◆ Task material

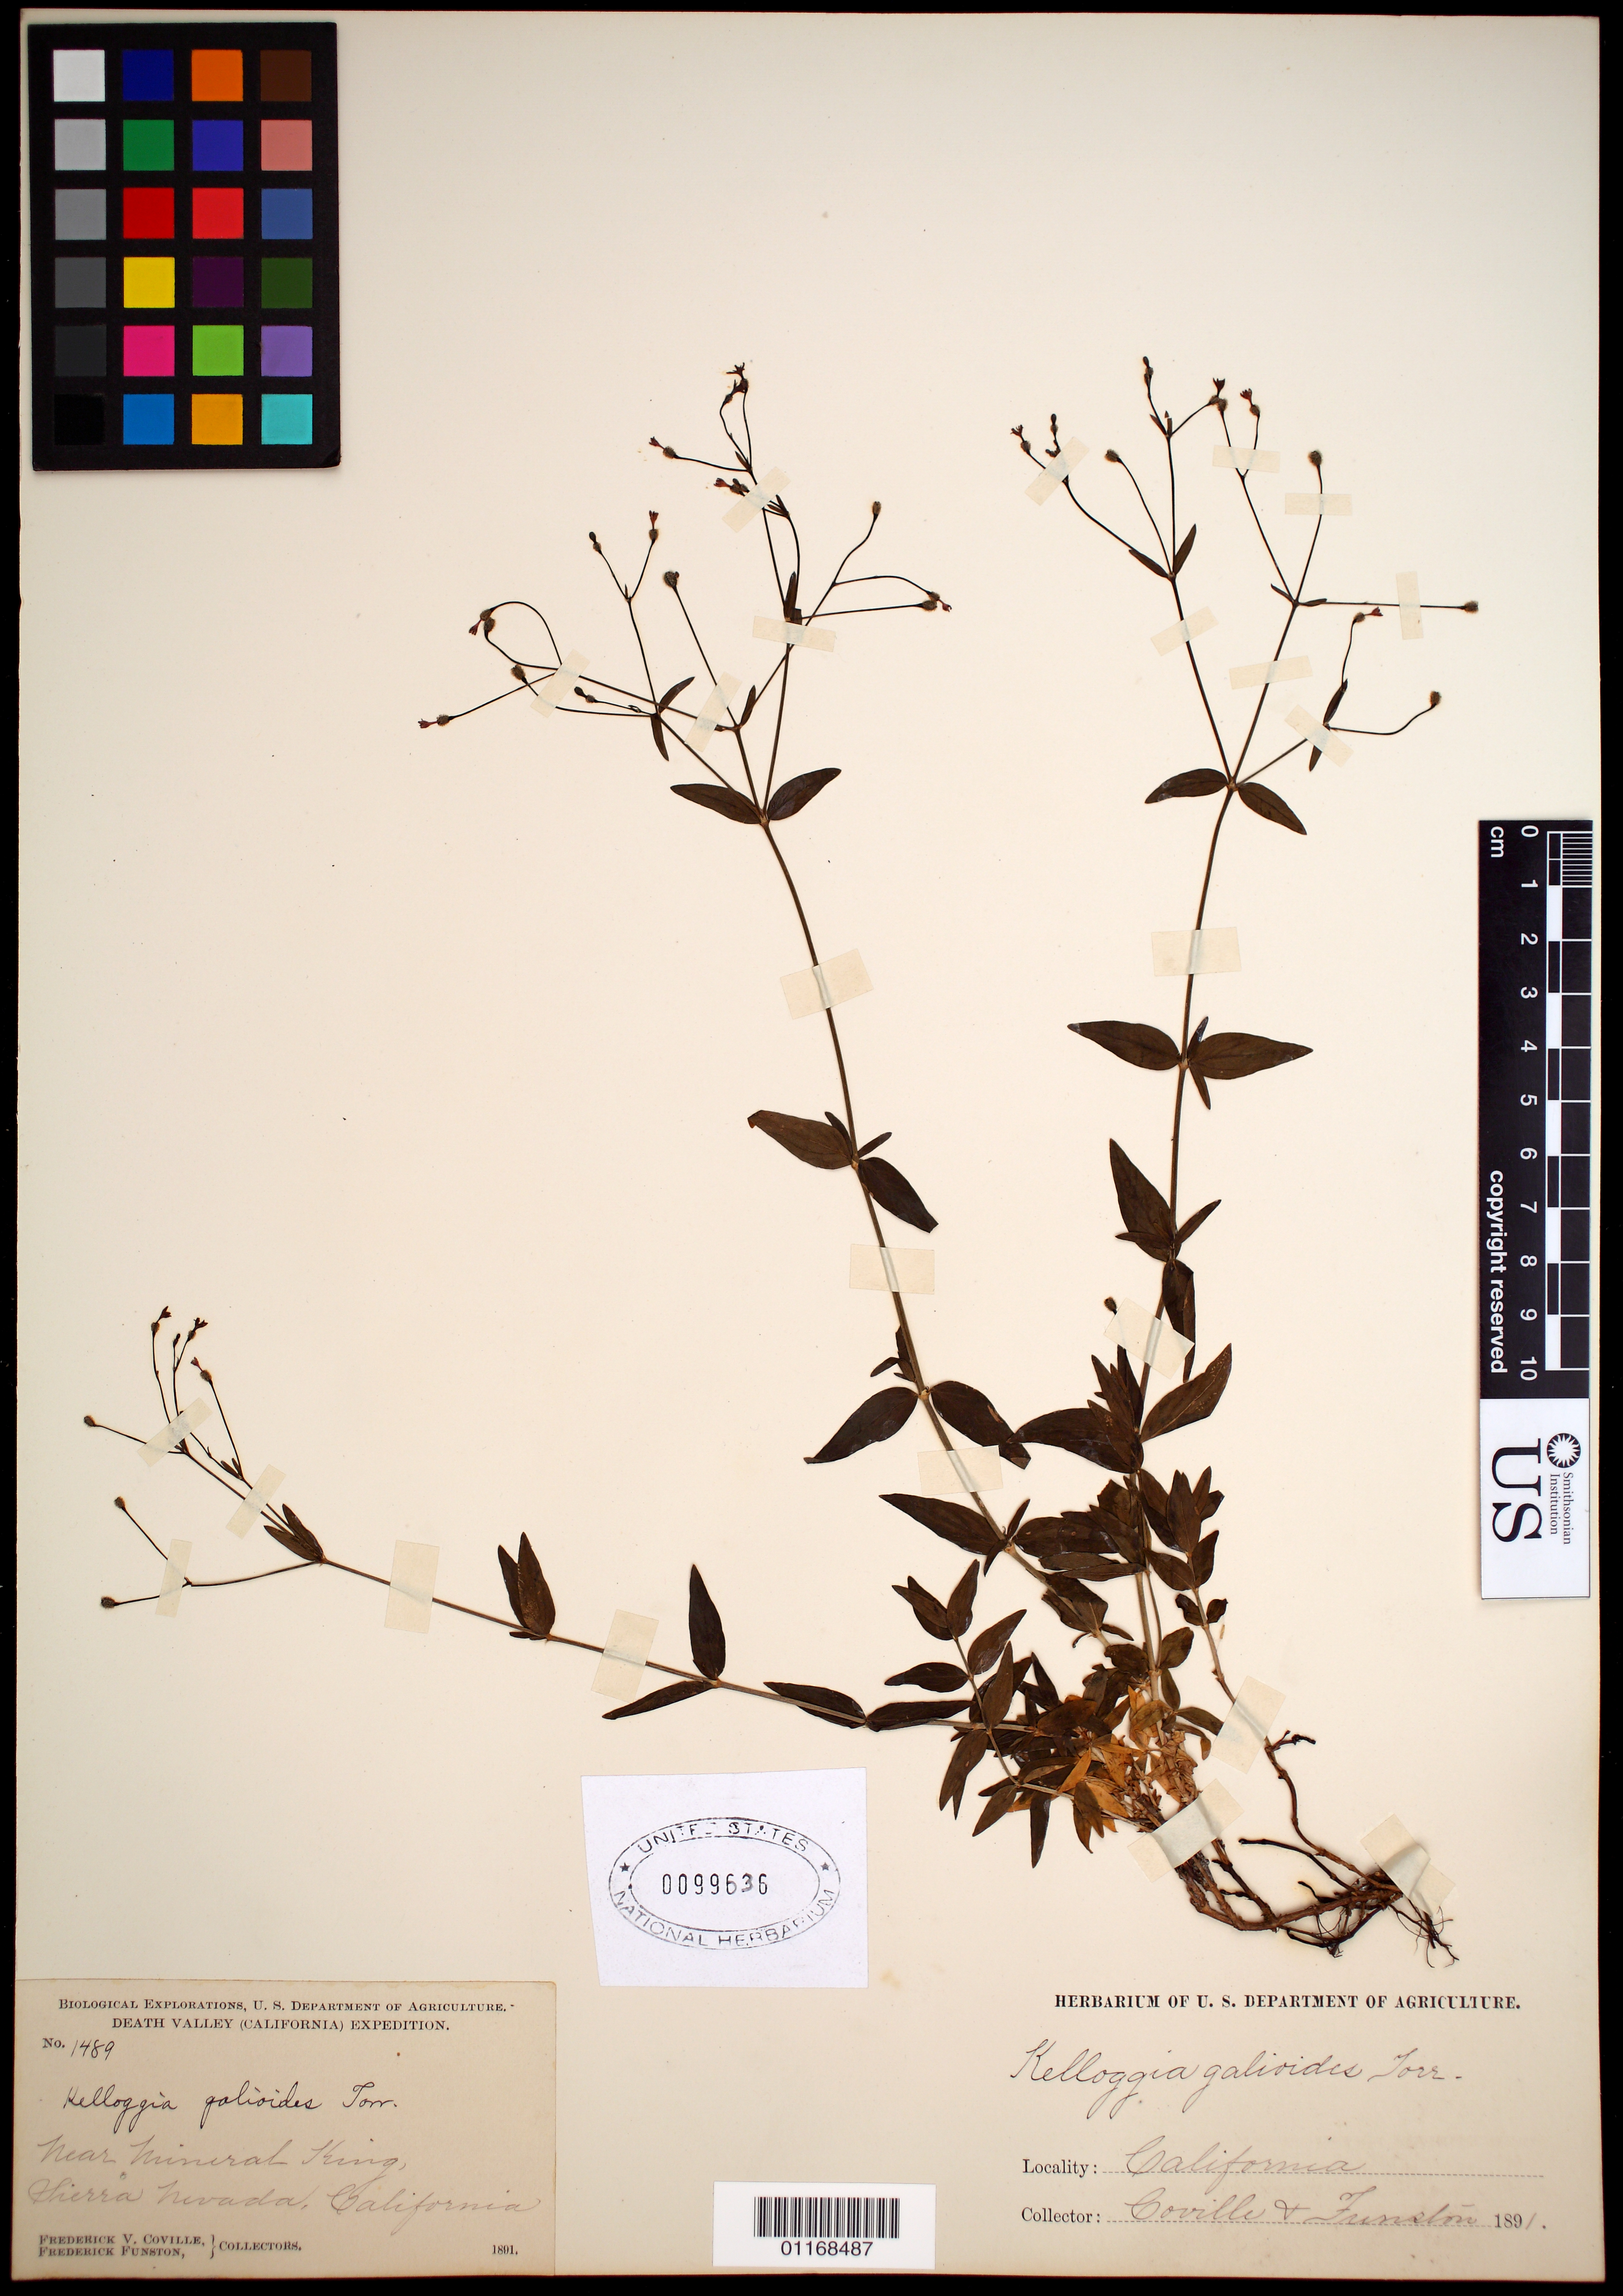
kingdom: Plantae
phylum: Tracheophyta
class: Magnoliopsida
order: Gentianales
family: Rubiaceae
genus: Kelloggia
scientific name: Kelloggia galioides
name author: Torr.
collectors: F. V. Coville & F. Funston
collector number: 1489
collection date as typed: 1891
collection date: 1891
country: United States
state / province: California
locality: near Mineral King, Sierra Nevada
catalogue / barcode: US 99636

◆ Problem
Copy the whole listing above line for line, character for character, leaving out the picture.

◆ Solution below
kingdom: Plantae
phylum: Tracheophyta
class: Magnoliopsida
order: Gentianales
family: Rubiaceae
genus: Kelloggia
scientific name: Kelloggia galioides
name author: Torr.
collectors: F. V. Coville & F. Funston
collector number: 1489
collection date as typed: 1891
collection date: 1891
country: United States
state / province: California
locality: near Mineral King, Sierra Nevada
catalogue / barcode: US 99636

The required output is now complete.